Hmmm.... what next to save the music industry?
iTunes, Spotify, Rhapsody, file-sharing, cherry picking tracks from an artist’s canon; everything changes so quickly. A CD is no longer an entity, a whole. It’s a selection box. Leave the Milky Way, choose the Snickers.
So the music megacorps are left searching for the Next Big Thing. The equivalent of Blu-ray, High Definition or 3D.
So, as they sit, wearing their button down collars, and staring archly out onto Soho Square, I bring good tidings. I have the answer.
We need to find another way to sell the same music to everyone all over again. Now it’s true, we will have to wait a year or so, until they’ve played the Beatles Remasters to death, but I promise you, they won’t be able to help themselves. They’ll buy it all again! Yes, I know. They already have the vinyl, cassette, CD, re-issued CD with ‘additional tracks’ and the remastered CD, but (trust me on this) we can squeeze another few dollars out of our highly respected consumers, yet one more time.

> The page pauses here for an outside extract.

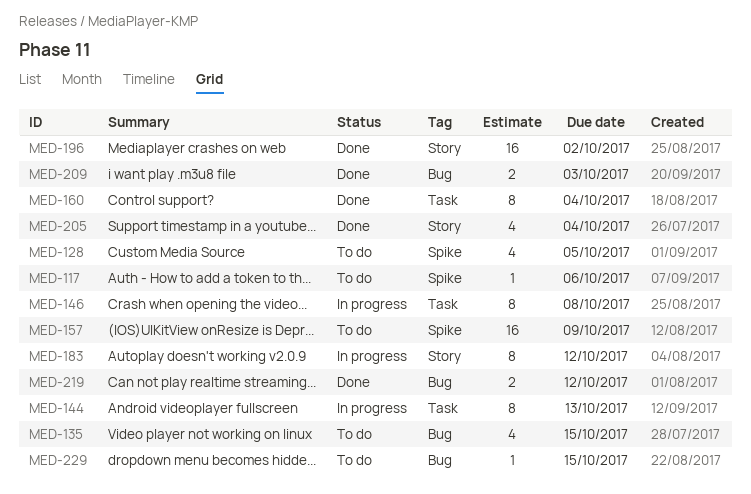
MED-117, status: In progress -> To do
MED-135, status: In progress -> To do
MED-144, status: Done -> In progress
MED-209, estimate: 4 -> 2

Market an album, enable the option of receiving the full eight track recordings of (for example) Abbey Road from the original mix, sell simple ‘home studio’ software and give the consumer the ability to remix individual songs. These home studios are already easily available from musical instrument or computer stores, and equally easy to use.

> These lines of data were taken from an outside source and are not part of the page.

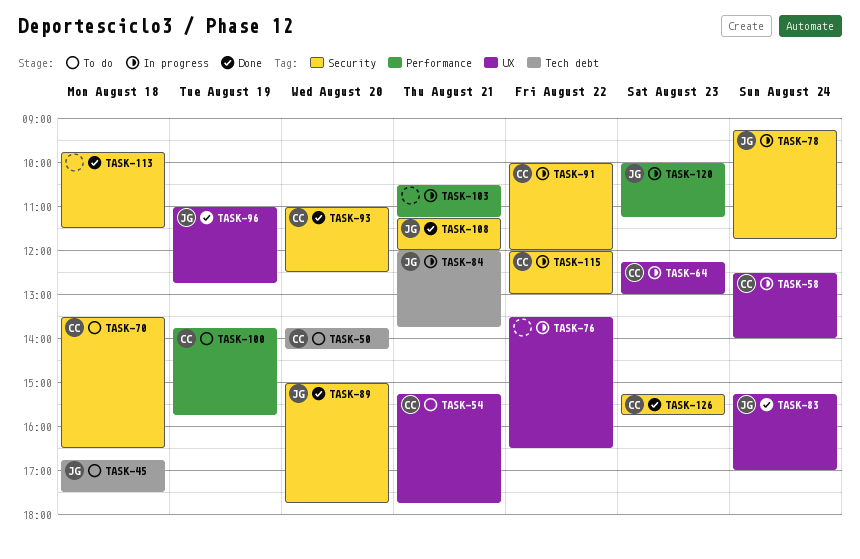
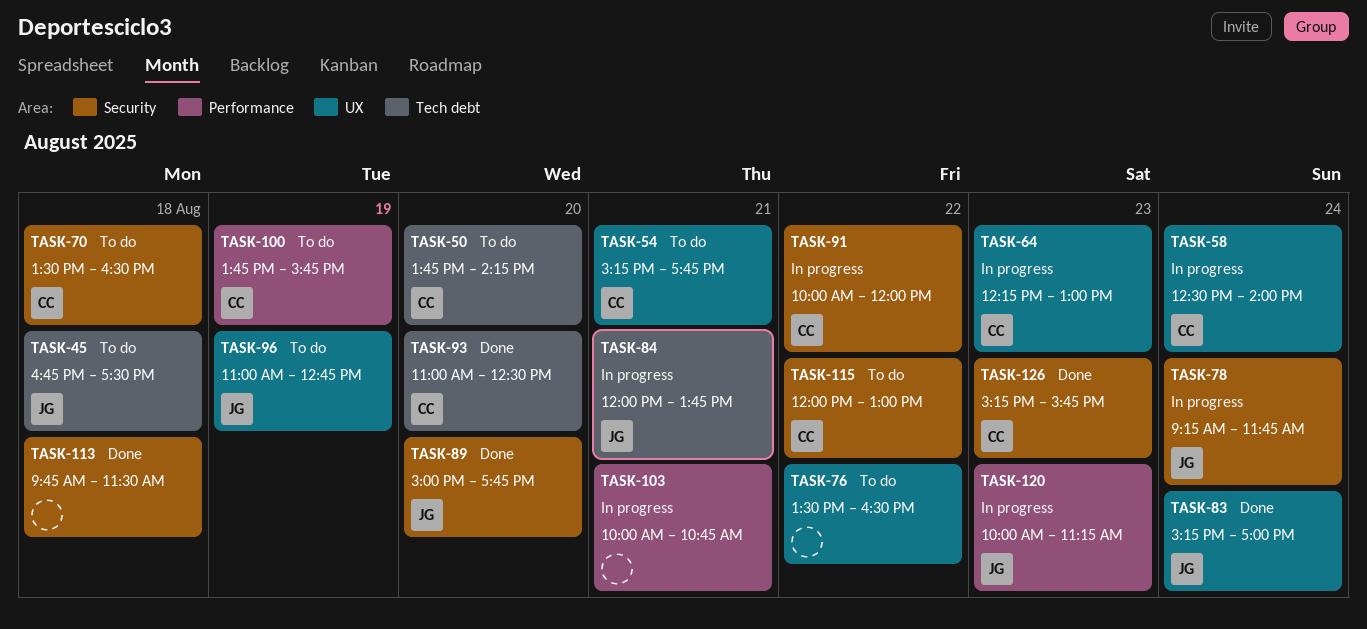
TASK-76, status: In progress -> To do
TASK-93, label: Security -> Tech debt
TASK-96, status: Done -> To do
TASK-103, begins: 10:30 -> 10:00
TASK-103, ends: 11:15 -> 10:45
TASK-108: present -> none
TASK-115, status: In progress -> To do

Let the customer choose to drop the gospel choir, or bring the bass to the front of the mix. Let them double up the harmonies, but lose that irritating snare.
The big market for our new innovation is, happily, back catalogues. The ‘re-buyer’ may not have much zeal for re-working Susan Boyle’s album, but finally we can offer the opportunity to fix Richard Carpenter’s over-elaborate Las Vegas productions that so often distract from Karen’s exquisite vocals. Hooray, we can sell them the Bee Gees and they can drop Barry’s falsetto!
Let’s all gather together and see if we can do a better job than Phil Spector on Let It Be. What would Bridge Over Troubled Water sound like if pared back to basics?
The more enthusiastic and experienced can mash, mix, chop, and indeed, change. Neneh Cherry mashed into Cliff Richard; Cheryl Cole with Marvin Gaye. Everything is possible.
Music will become a new adventure of endless listening possibilities. Get over-familiar with a favourite track – re-mix it with a few clicks of your mouse.
So, let’s give it a year or so, and we can sell them the same old stuff yet one more time.
There. I’ve just saved the music industry. See you at the launch?